-------- EXERCISE MATERIAL --------

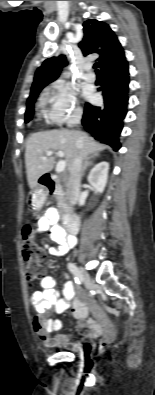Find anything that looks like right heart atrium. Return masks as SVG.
I'll return each mask as SVG.
<instances>
[{
  "label": "right heart atrium",
  "mask_w": 155,
  "mask_h": 395,
  "mask_svg": "<svg viewBox=\"0 0 155 395\" xmlns=\"http://www.w3.org/2000/svg\"><path fill=\"white\" fill-rule=\"evenodd\" d=\"M48 104L46 116L53 125L62 126L76 122L82 114L75 89L65 81L52 83L45 93Z\"/></svg>",
  "instance_id": "d8ad5b80"
}]
</instances>
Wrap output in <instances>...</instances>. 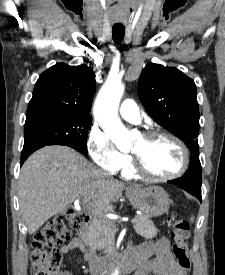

--------

Can you copy the listing word for word, covering the stretch from its start through the line containing "104L46 116L53 125L62", and leave out the pictures?

Find anything that looks like right heart atrium. Return masks as SVG.
I'll return each mask as SVG.
<instances>
[{
  "label": "right heart atrium",
  "mask_w": 155,
  "mask_h": 395,
  "mask_svg": "<svg viewBox=\"0 0 155 395\" xmlns=\"http://www.w3.org/2000/svg\"><path fill=\"white\" fill-rule=\"evenodd\" d=\"M48 104L46 116L53 125L62 126L76 122L82 114L75 89L65 81L52 83L45 93Z\"/></svg>",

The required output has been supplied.